BPK may bow to BI pressure over state banks
Jakarta Post

Another threat has emerged to the right of taxpayers to know how their money is being spent, with the Supreme Audit Agency (BPK) having agreed in principle to recent calls to restrict the publication of its audit findings on state banks.

However, the BPK has yet to completely succumb to the pressure, saying there must first be a clear legal basis and an official request from the House of Representatives in line with its duty of holding all state agencies and firms to account.

It also asserted that state lenders were required to maintain a higher level of prudentiality and transparency in their operations compared to private banks as they not only managed funds belonging to individual depositors, but also assets that belonged to the state.

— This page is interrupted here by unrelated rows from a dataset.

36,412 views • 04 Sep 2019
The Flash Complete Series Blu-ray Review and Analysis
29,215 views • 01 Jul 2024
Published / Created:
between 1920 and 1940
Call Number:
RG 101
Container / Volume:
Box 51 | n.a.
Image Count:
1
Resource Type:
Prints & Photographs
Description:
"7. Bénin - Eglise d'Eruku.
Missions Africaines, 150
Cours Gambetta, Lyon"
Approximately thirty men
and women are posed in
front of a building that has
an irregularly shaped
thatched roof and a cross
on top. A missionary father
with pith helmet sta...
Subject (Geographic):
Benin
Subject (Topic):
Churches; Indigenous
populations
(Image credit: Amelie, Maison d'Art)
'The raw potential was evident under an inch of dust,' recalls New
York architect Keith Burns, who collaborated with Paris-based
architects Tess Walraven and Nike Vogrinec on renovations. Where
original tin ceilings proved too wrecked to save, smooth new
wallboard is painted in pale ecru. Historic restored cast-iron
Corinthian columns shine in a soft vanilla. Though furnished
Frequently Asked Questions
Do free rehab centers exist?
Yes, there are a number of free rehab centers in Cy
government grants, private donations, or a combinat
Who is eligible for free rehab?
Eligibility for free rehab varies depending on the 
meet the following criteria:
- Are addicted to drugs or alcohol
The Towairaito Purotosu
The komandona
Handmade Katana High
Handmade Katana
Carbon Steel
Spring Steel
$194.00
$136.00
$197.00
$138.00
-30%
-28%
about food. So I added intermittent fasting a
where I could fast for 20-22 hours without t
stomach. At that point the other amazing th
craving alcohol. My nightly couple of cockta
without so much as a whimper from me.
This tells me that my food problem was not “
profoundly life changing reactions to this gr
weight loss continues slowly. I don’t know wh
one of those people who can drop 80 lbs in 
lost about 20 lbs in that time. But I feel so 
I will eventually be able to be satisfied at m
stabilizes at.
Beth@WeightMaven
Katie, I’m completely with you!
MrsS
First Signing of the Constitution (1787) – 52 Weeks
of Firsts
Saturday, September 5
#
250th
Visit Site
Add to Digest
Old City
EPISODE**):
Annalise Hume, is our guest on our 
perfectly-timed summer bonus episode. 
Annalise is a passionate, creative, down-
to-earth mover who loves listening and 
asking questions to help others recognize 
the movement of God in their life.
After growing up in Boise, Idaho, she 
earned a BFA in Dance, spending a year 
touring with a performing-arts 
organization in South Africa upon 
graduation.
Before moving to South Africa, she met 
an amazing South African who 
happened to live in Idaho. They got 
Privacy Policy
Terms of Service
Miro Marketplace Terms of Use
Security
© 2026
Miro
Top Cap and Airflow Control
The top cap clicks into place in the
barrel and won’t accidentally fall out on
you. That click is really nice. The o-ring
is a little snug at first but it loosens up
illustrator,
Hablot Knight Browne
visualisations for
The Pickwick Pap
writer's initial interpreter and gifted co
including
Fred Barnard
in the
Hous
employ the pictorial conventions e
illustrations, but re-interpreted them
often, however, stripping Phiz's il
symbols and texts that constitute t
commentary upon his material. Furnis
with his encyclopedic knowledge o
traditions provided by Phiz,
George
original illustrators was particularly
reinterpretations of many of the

"This fact alone makes them different from private banks. Audit findings on private banks may only concern their shareholders, but the story is different when you have to answer to the state, to the whole public," BPK member Baharuddin Aritonang told The Jakarta Post on Monday.

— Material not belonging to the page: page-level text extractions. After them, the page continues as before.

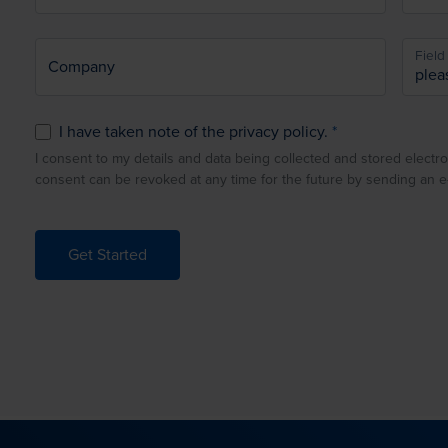
Field 
Company
I have taken note of the privacy policy.
I consent to my details and data being collected and stored electro
consent can be revoked at any time for the future by sending an 
Get Started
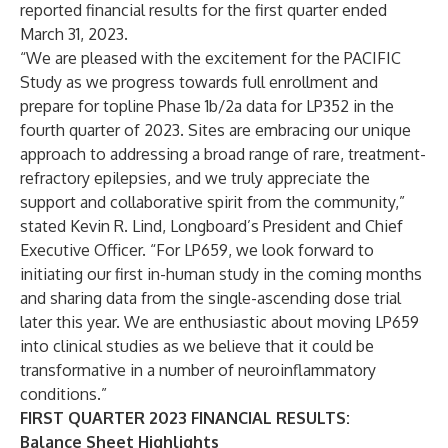
reported financial results for the first quarter ended
March 31, 2023.
“We are pleased with the excitement for the PACIFIC
Study as we progress towards full enrollment and
prepare for topline Phase 1b/2a data for LP352 in the
fourth quarter of 2023. Sites are embracing our unique
approach to addressing a broad range of rare, treatment-
refractory epilepsies, and we truly appreciate the
support and collaborative spirit from the community,”
stated Kevin R. Lind, Longboard’s President and Chief
Executive Officer. “For LP659, we look forward to
initiating our first in-human study in the coming months
and sharing data from the single-ascending dose trial
later this year. We are enthusiastic about moving LP659
into clinical studies as we believe that it could be
transformative in a number of neuroinflammatory
conditions.”
FIRST QUARTER 2023 FINANCIAL RESULTS:
Balance Sheet Highlights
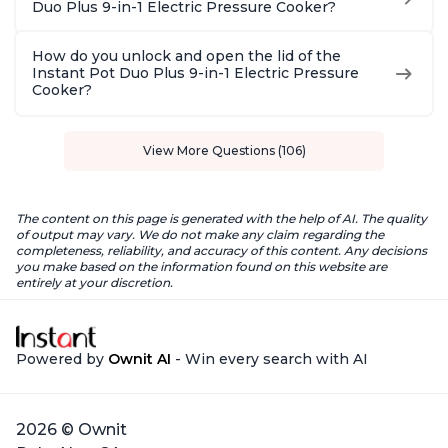
Duo Plus 9-in-1 Electric Pressure Cooker?
How do you unlock and open the lid of the
Instant Pot Duo Plus 9-in-1 Electric Pressure
Cooker?
View More Questions (106)
The content on this page is generated with the help of AI. The quality
of output may vary. We do not make any claim regarding the
completeness, reliability, and accuracy of this content. Any decisions
you make based on the information found on this website are
entirely at your discretion.
Powered by
Ownit AI
- Win every search with AI
2026 © Ownit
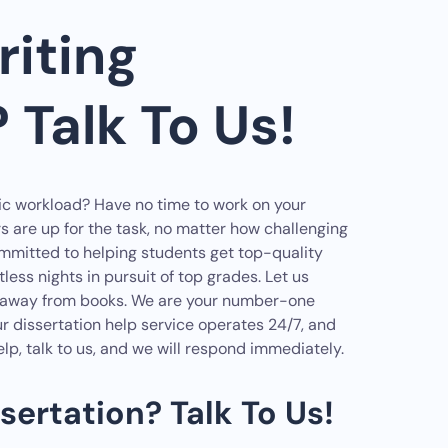
iting
 Talk To Us!
ic workload? Have no time to work on your
rs are up for the task, no matter how challenging
committed to helping students get top-quality
ess nights in pursuit of top grades. Let us
ak away from books. We are your number-one
ur dissertation help service operates 24/7, and
lp, talk to us, and we will respond immediately.
sertation? Talk To Us!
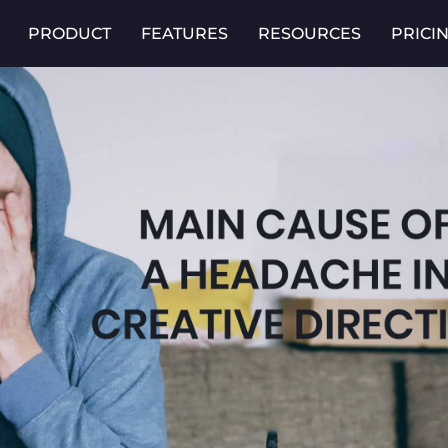
PRODUCT
FEATURES
RESOURCES
PRICI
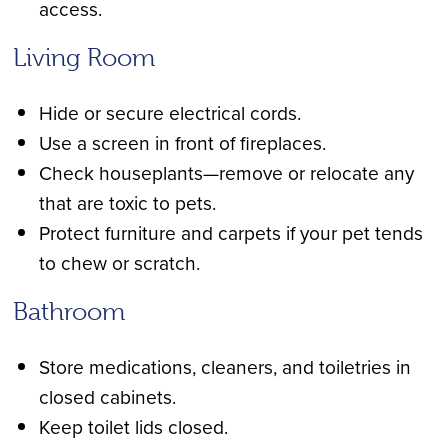
access.
Living Room
Hide or secure electrical cords.
Use a screen in front of fireplaces.
Check houseplants—remove or relocate any
that are toxic to pets.
Protect furniture and carpets if your pet tends
to chew or scratch.
Bathroom
Store medications, cleaners, and toiletries in
closed cabinets.
Keep toilet lids closed.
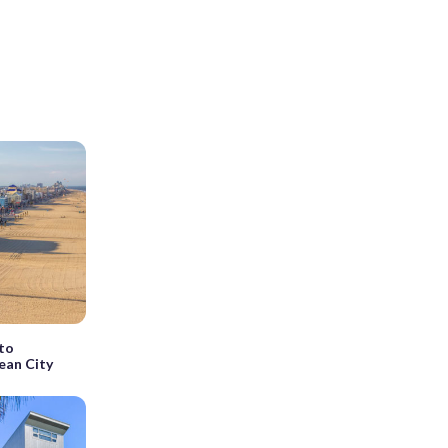
 to
ean City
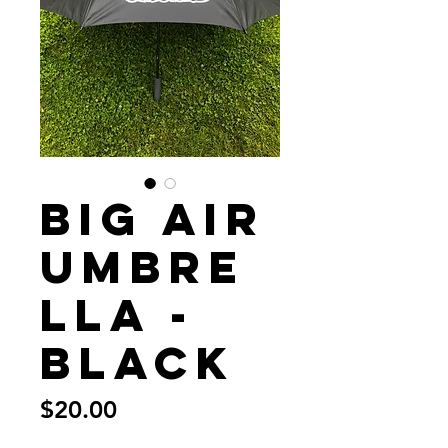
Big Air
Umbre
lla -
Black
Price
$20.00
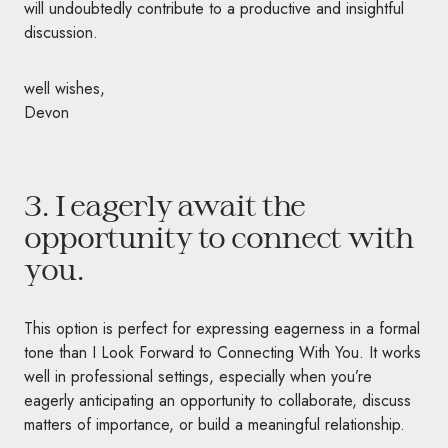
will undoubtedly contribute to a productive and insightful
discussion.
well wishes,
Devon
3. I eagerly await the
opportunity to connect with
you.
This option is perfect for expressing eagerness in a formal
tone than I Look Forward to Connecting With You. It works
well in professional settings, especially when you’re
eagerly anticipating an opportunity to collaborate, discuss
matters of importance, or build a meaningful relationship.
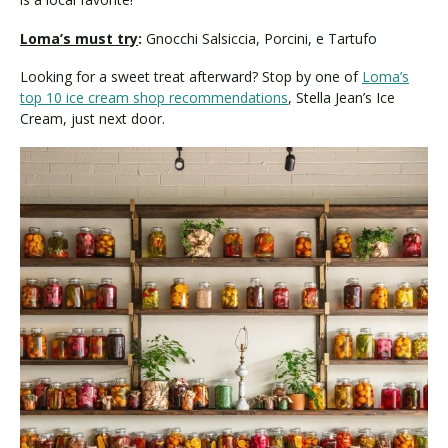
Loma’s must try
:
Gnocchi Salsiccia, Porcini, e Tartufo
Looking for a sweet treat afterward? Stop by one of
Loma’s
top 10 ice cream shop recommendations
, Stella Jean’s Ice
Cream, just next door.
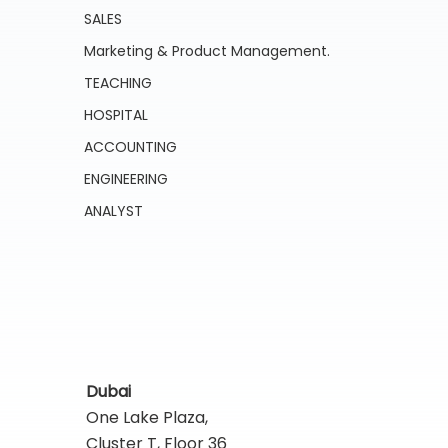
SALES
Marketing & Product Management.
TEACHING
HOSPITAL
ACCOUNTING
ENGINEERING
ANALYST
Dubai
One Lake Plaza,
Cluster T, Floor 36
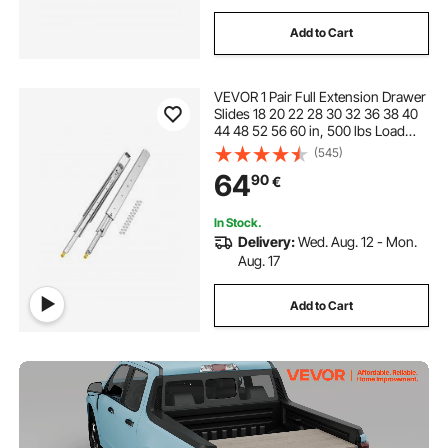
Add to Cart
VEVOR 1 Pair Full Extension Drawer
Slides 18 20 22 28 30 32 36 38 40
44 48 52 56 60 in, 500 lbs Load
Capacity Locking Drawer Slides,
(545)
Ball Bearing with Lock Side Mount
64
90
€
Drawer Slide Rail
In Stock.
Delivery:
Wed. Aug. 12 - Mon.
Aug. 17
Add to Cart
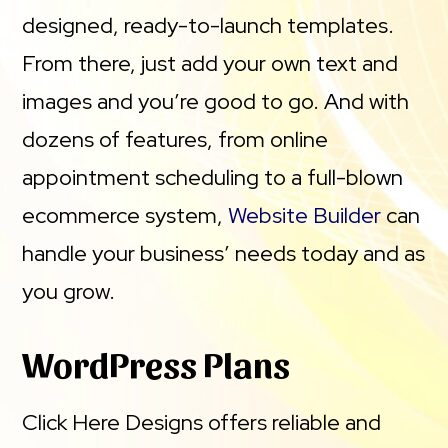
designed, ready-to-launch templates.
From there, just add your own text and
images and you’re good to go. And with
dozens of features, from online
appointment scheduling to a full-blown
ecommerce system,
Website Builder
can
handle your business’ needs today and as
you grow.
WordPress Plans
Click Here Designs offers reliable and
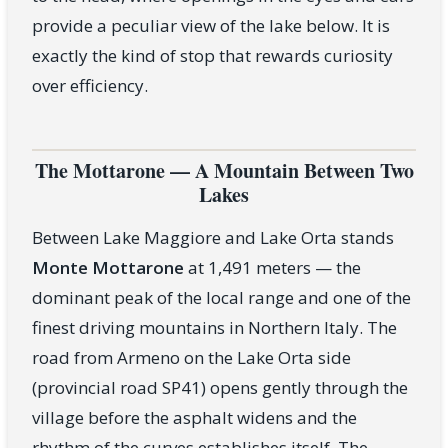
provide a peculiar view of the lake below. It is
exactly the kind of stop that rewards curiosity
over efficiency.
The Mottarone — A Mountain Between Two
Lakes
Between Lake Maggiore and Lake Orta stands
Monte Mottarone
at 1,491 meters — the
dominant peak of the local range and one of the
finest driving mountains in Northern Italy. The
road from Armeno on the Lake Orta side
(provincial road SP41) opens gently through the
village before the asphalt widens and the
rhythm of the curves establishes itself. The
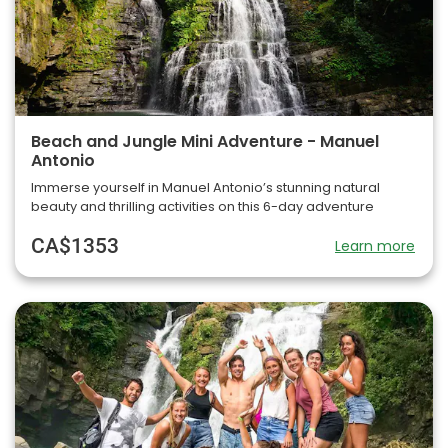
Beach and Jungle Mini Adventure - Manuel
Antonio
Immerse yourself in Manuel Antonio’s stunning natural
beauty and thrilling activities on this 6-day adventure
CA$1353
Learn more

"The management of state banks must accept this higher public duty to not cause losses to the state. If they do not want to receive bad audit reviews, then they must transparently improve their performances."

Aritonang further said the BPK's publicizing of its audit results on state banks -- and other state firms -- was in line with the 2004 State Funds Audit Law, which required the publication of the findings after their official submission to the House.

However, Bank Indonesia and the House finance commission agreed during a hearing last week to ask the BPK to restrict publication in line with the principle of banking secrecy, as enshrined in the National Banking Law.

BI Governor Burhanuddin Abdullah said that recent negative publicity on state lenders -- including revelations of rising non-performing loans and BPK findings of lending irregularities -- had resulted in important customers of state banks questioning their credibility and switching their funds to private or foreign-owned banks.

Bank Negara Indonesia (BNI) president Sigit Pramono confirmed this, and admitted that BNI had lost one of its largest customers recently.

Aritonang, however, said the matter was still hypothetical. "There have been no major runs on state lenders to date," he said.

"Incidences of customers leaving state banks could, in fact, concern unscrupulous customers who fear the BPK might reveal their irregular transactions with the banks," he said.

Burhanuddin had earlier said the House would need to first send an official request to the BPK on the matter, bearing in mind that the BPK was established by the Constitution in the same way as the House.

"Only then will we be able to discuss the matter, consult with one another and agree on which aspects of our audit findings are perhaps too sensitive for publication," said Burhanuddin.

Currently, the Financial Transaction and Report Analysis Center and the Corruption Eradication Commission are the only state agencies to which the banking secrecy law does not apply in cases concerning alleged money laundering and corruption.